11. The preparation method according to claim 5, characterized in that, The basic magnesium sulfate whiskers are type 152 basic magnesium sulfate whiskers.
12. The preparation method according to claim 11, characterized in that, The 152 type basic magnesium sulfate whiskers are dried at 240-250℃ for 2-10 hours to obtain the 150 type basic magnesium sulfate whiskers.
13. The preparation method according to claim 1, characterized in that, The catalyst contains zinc amino acids and / or tin, as well as titanate esters.
14. The preparation method according to claim 13, characterized in that, The amino acids in zinc and / or tin include at least one of phenylalanine, arginine, lysine, and histidine.
15. The preparation method according to claim 13, characterized in that, The amino acid zinc and / or tin complex is prepared as follows: using amino acids and zinc or tin salts as raw materials, a zinc or tin complex of the amino acid is prepared.
16. The preparation method according to claim 15, characterized in that, The zinc salt is zinc chloride or zinc sulfate, and the tin salt is stannous chloride.
17. The preparation method according to claim 13, characterized in that, The amino acid zinc and / or tin complex is prepared as follows: under the protection of an inert gas, the amino acid is reacted with an inorganic guanidine salt in a solvent at 50-80°C to generate an organic guanidine salt of the amino acid. Then, an aqueous and / or alcoholic solution of zinc salt and / or tin salt is added, and the reaction is carried out at 50-80°C for 3-8 hours to obtain the zinc and / or tin complex of the amino acid.
18. The preparation method according to claim 17, characterized in that, The ratio of the total amount of amino acids to the solvent is 1 mol: 1-2 L.
19. The preparation method according to claim 17, characterized in that, The molar ratio of amino acids to inorganic guanidine salts is 1:0.5-1.
2.
20. The preparation method according to claim 17, characterized in that, The molar ratio of amino acids to zinc salts and / or tin salts is 2:
1.
21. The preparation method according to claim 17, characterized in that, The solvent is at least one of water, methanol, ethanol, tetrahydrofuran, and dioxane.
22. The preparation method according to claim 17, characterized in that, The inorganic guanidine salt is guanidine carbonate.

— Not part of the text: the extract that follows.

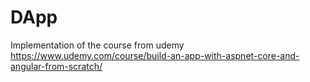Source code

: # DApp
Implementation of the course from udemy https://www.udemy.com/course/build-an-app-with-aspnet-core-and-angular-from-scratch/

23. The preparation method according to claim 17, characterized in that, It also includes filtering, collecting, washing, and drying the zinc and / or tin complexes of the obtained amino acids.
24. The preparation method according to claim 13, characterized in that, The titanate includes tetrabutyl titanate.

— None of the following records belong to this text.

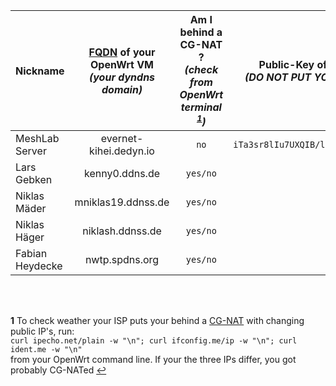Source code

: Nickname | [FQDN][1] of your OpenWrt VM <br> *(your dyndns domain)* | Am I behind a CG-NAT ? <br> *(check from OpenWrt terminal <sup id="a1">[1](#f1)</sup>)* | Public-Key of your WireGuard peer <br> *(DO NOT PUT YOUR PRIVATE KEY HERE!)*
--------------- | :---------------------: | :-------: | :---------------------------------------------:
MeshLab Server  | evernet-kihei.dedyn.io  | `no`      | `iTa3sr8lIu7UXQIB/l2szLQtC7z0dA8eQUMRPIvtqmw=`
Lars Gebken     | kenny0.ddns.de          | `yes/no`  |
Niklas Mäder    | mniklas19.ddnss.de      | `yes/no`  |
Niklas Häger    | niklash.ddnss.de        | `yes/no`  |
Fabian Heydecke | nwtp.spdns.org          | `yes/no`  |


<br>
<br>

<b id="f1">1</b> To check weather your ISP puts your behind a [CG-NAT](https://en.wikipedia.org/wiki/Carrier-grade_NAT) with changing public IP's, run: <br>`curl ipecho.net/plain -w "\n"; curl ifconfig.me/ip -w "\n"; curl ident.me -w "\n"` <br> from your OpenWrt command line. If your the three IPs differ, you got probably CG-NATed [↩](#a1)

[1]: https://en.wikipedia.org/wiki/Fully_qualified_domain_name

25. The preparation method according to claim 1, characterized in that, Step (2) is carried out in an anhydrous and oxygen-free environment.
26. The preparation method according to claim 1, characterized in that, Before the heating reaction in step (2), the reactor is evacuated.
27. The preparation method according to claim 1, characterized in that, The reaction in step (2) is carried out at 130-140°C for 16-32 hours.
28. The preparation method according to claim 1, characterized in that, The reaction described in step (2) involves reacting at 120-150°C for 2-6 hours, and then raising the temperature to 130-160°C for 5-15 hours.
29. The preparation method according to claim 1, characterized in that, Step (2) also includes adding an aprotic solvent to the reactor to dissolve the harvested gluconic acid lactone-modified polylactide, then precipitating, washing and drying the polymer with a polar solvent.
30. The preparation method according to claim 1, characterized in that, The melt extrusion described in step (3) is carried out under inert gas protection, and the outlet of the melt extrusion is protected with nitrogen or dry ice to prevent the polylactide composite reinforced with basic magnesium sulfate whiskers from being oxidized by air or absorbing water.
31. The use of a basic magnesium sulfate whisker-reinforced polylactide composite prepared by any one of claims 1-30 in the preparation of medical products.
32. The application according to claim 31, characterized in that, The medical product is used for soft tissue repair.